Reading passage:
+ + + + + + +

Odds on 2 people hitting a flush.

Trampas

Can some tell the odds of this happening

Axs vs Kxs

Flopped is a flush and no more suited cards come down.

You would feel very strong if you have the Kxs

Crumbs

(9/48)*(8/47)*(7/46)*(39/45)*(38/44) = 0.003635

Approximately one-third of one percent.

karlh

my brain is sore.

can you explain that please Crumbs?

Dave

That's head's up though. What are the odd's at a 9 handed table.

Crumbs

Bah, I just do the maths, I'm not good at the whole explaining part.

We have two suited cards and we're assuming that someone else also has two of that suit. That leaves 9 of the suit elsewhere in the deck, of which there are 48 unknown cards.

So, to flop a flush, the probability is (9/48)*(8/47)*(7/46).

Then we want the turn to be some other suit. There are still 6 of our suit amongst the 45 unknowns, so, not our suit = 39/45.

Similarily for the river, 38/44.

Smack them all together, and hey presto.

It's not really a relevant calculation in practice.

karlh

would you then have to factor in the odds of the players specifically have Ax and Kx?

i'm just thinking its a lot more unlikely than 0.003% considering flopping it with Ax and Kx in two players hands. i haven't go the maths to back it up tho

Imposter

It's the odds of you having Axs which is:
1/13 * 12/51
times the chance of 1 in 9 (assuming a 10-handed table) of the other players having Kxs:
9 * 1/50 * 10/49 - I think this is right. Do I have to consider the other players?

+ + + + + + +

Exercises to complete:
1. In the flush odds thread, what probability does Crumbs calculate for both players flopping the flush with no further suited cards?
2. Rewrite the flush odds thread from "You would feel" through "that please Crumbs?", substituting "confident" for "strong".

Material provided:
+ + + + + + +

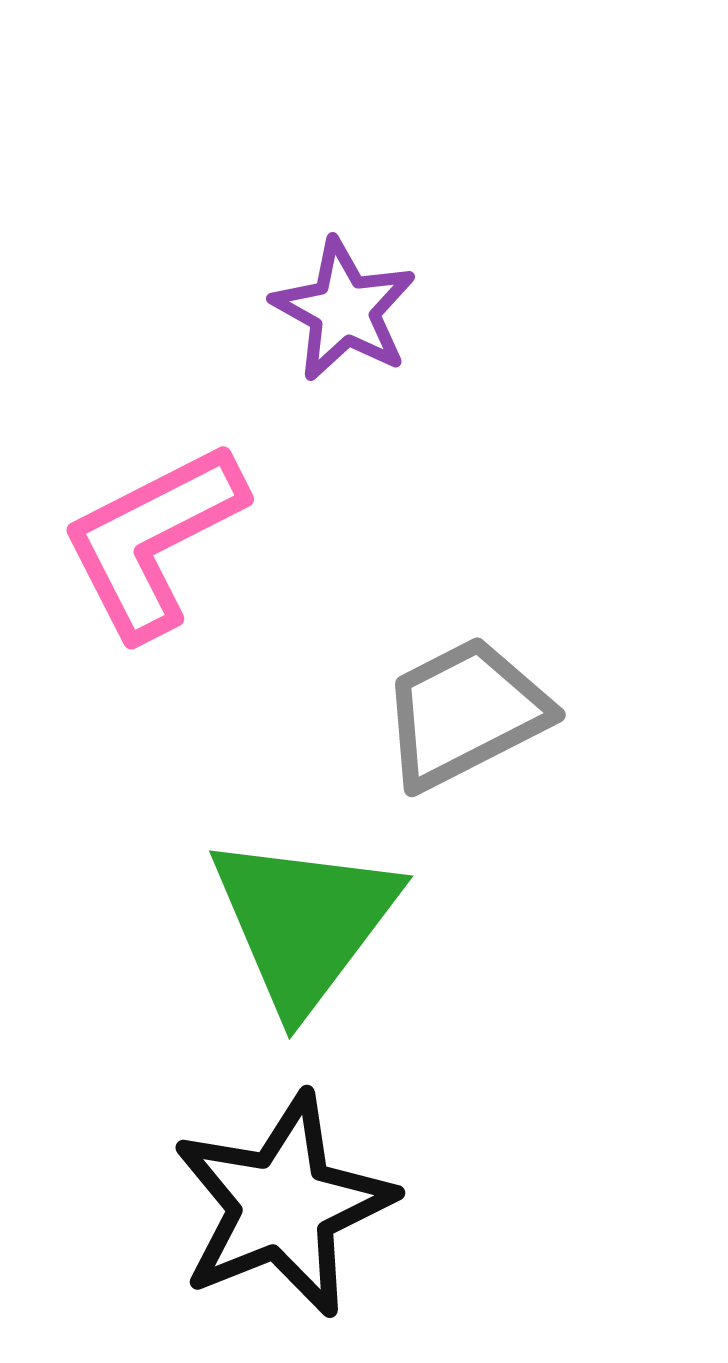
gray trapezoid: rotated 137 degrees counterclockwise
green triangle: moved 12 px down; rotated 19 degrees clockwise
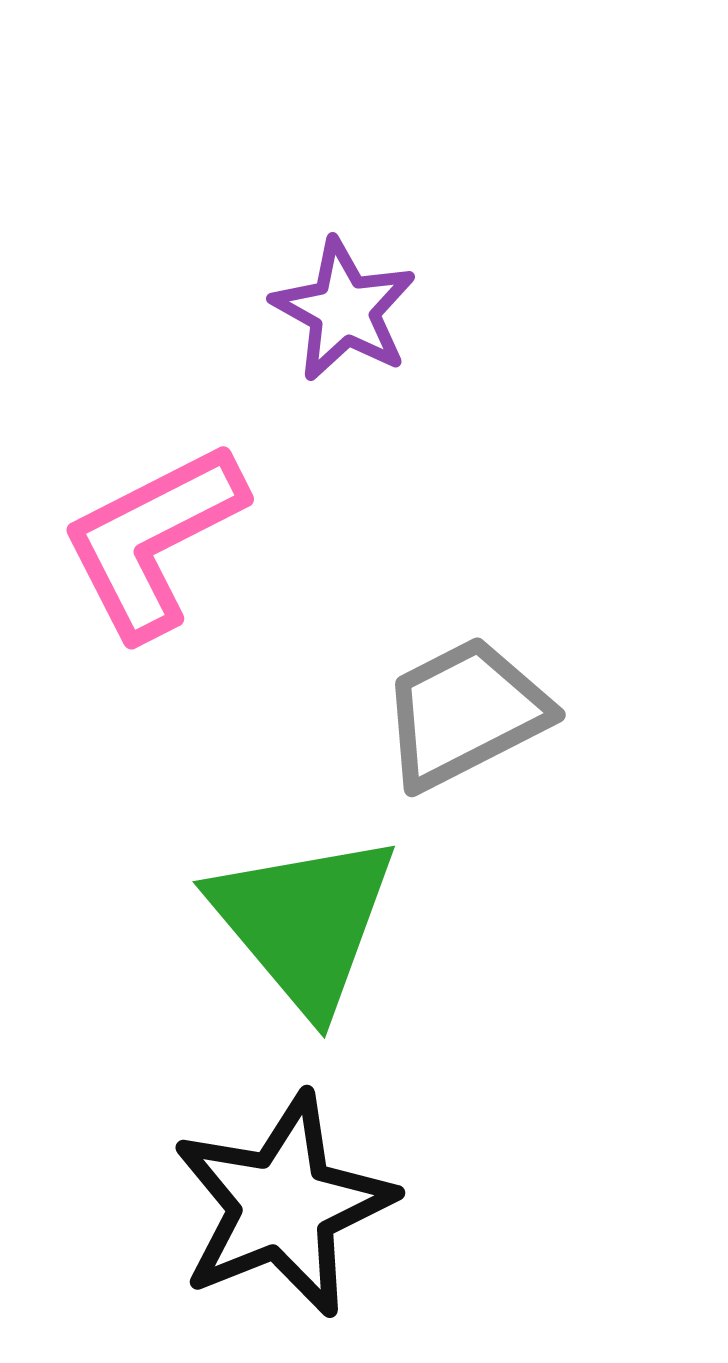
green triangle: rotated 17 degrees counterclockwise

+ + + + + + +

Outputs by task:
1. 0.003635, approximately one-third of one percent.

2.
You would feel very confident if you have the Kxs

Crumbs

(9/48)*(8/47)*(7/46)*(39/45)*(38/44) = 0.003635

Approximately one-third of one percent.

karlh

my brain is sore.

can you explain that please Crumbs?